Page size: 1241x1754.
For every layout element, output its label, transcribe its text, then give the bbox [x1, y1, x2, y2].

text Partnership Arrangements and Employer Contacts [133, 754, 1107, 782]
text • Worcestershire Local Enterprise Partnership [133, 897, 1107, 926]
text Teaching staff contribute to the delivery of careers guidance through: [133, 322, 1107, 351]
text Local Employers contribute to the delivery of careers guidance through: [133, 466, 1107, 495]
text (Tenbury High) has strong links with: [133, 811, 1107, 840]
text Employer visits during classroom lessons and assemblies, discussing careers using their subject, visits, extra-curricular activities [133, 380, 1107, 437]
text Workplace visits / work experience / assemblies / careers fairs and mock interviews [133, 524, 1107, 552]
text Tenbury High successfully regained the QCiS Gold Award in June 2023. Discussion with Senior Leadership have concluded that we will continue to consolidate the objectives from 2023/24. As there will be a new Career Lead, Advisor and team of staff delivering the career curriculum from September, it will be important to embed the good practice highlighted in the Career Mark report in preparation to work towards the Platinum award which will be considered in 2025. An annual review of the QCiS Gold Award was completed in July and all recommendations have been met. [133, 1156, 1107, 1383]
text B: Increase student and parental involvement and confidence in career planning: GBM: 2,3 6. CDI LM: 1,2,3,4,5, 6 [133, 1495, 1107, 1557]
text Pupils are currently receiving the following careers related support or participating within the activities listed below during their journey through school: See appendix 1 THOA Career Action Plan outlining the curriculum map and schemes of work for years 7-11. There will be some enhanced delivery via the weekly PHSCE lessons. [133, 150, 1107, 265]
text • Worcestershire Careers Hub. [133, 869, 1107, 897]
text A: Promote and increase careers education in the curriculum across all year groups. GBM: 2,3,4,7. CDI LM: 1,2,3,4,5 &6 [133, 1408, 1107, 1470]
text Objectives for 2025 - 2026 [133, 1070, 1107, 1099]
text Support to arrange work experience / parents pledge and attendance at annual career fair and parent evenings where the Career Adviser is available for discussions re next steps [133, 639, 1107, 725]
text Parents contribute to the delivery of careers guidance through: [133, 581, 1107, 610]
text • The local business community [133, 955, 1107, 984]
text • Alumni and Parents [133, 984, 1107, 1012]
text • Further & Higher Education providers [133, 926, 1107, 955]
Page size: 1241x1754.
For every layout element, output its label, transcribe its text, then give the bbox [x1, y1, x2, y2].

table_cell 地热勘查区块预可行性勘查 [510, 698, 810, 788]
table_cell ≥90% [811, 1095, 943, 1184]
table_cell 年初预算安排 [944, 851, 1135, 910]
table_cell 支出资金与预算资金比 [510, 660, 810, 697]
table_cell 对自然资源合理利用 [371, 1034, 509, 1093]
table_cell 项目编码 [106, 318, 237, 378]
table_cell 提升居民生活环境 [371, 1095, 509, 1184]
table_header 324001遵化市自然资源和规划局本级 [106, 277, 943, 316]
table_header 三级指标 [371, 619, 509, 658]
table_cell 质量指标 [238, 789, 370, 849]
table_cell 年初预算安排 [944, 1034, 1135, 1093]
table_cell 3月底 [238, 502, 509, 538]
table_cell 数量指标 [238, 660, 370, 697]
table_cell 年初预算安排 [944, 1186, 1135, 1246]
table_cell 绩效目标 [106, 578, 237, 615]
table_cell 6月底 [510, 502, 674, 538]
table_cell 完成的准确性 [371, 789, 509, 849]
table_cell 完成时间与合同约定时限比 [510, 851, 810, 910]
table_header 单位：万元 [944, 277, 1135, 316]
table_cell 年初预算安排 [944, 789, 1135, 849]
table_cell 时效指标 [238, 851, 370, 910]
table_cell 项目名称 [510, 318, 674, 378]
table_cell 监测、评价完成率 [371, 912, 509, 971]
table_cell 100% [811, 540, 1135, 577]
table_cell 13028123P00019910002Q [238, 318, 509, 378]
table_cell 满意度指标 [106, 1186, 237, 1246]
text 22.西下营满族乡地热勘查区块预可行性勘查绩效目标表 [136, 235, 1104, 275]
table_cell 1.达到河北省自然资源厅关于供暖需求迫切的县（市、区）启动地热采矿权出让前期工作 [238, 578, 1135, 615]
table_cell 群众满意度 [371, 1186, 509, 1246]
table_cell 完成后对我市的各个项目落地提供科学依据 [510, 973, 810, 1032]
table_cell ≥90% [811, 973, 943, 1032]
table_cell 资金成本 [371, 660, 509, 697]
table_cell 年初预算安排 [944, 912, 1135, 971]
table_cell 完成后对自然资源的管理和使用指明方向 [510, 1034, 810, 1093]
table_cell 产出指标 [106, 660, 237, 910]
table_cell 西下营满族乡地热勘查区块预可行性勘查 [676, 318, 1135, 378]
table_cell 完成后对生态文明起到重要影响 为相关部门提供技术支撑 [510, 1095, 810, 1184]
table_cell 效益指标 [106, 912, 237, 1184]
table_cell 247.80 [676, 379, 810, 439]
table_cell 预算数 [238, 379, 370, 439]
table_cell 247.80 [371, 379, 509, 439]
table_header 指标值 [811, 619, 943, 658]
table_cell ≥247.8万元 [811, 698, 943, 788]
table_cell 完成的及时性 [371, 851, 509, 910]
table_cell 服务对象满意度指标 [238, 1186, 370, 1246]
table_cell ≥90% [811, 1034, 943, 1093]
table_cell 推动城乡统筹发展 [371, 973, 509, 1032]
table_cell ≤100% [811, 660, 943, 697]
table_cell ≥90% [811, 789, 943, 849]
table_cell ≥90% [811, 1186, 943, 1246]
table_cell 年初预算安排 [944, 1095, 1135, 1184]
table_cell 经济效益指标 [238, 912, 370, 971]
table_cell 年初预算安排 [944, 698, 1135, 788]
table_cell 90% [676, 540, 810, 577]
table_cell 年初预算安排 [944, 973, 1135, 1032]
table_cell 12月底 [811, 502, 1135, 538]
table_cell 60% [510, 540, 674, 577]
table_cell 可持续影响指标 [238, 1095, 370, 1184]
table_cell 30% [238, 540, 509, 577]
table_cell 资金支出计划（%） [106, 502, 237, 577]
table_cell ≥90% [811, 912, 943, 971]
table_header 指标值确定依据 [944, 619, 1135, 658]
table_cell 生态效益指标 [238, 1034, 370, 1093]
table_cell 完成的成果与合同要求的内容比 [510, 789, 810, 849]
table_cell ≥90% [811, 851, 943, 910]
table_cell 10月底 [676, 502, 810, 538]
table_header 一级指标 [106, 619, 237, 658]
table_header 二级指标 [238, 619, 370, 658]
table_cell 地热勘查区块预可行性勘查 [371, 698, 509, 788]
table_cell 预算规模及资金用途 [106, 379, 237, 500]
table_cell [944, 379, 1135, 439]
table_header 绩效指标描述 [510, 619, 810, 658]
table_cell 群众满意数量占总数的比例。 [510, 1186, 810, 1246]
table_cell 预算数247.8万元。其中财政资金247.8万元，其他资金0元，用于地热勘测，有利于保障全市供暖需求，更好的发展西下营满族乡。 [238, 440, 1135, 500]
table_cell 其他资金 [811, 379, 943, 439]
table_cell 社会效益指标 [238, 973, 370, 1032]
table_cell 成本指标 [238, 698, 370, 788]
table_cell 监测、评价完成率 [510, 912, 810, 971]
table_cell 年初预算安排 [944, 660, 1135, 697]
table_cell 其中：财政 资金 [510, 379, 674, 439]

= = =

_INSTRUCTION_: How many of the lines above hold the word "contribute"? Give only that number.

_RESPONSE FOR THIS EXERCISE_: 3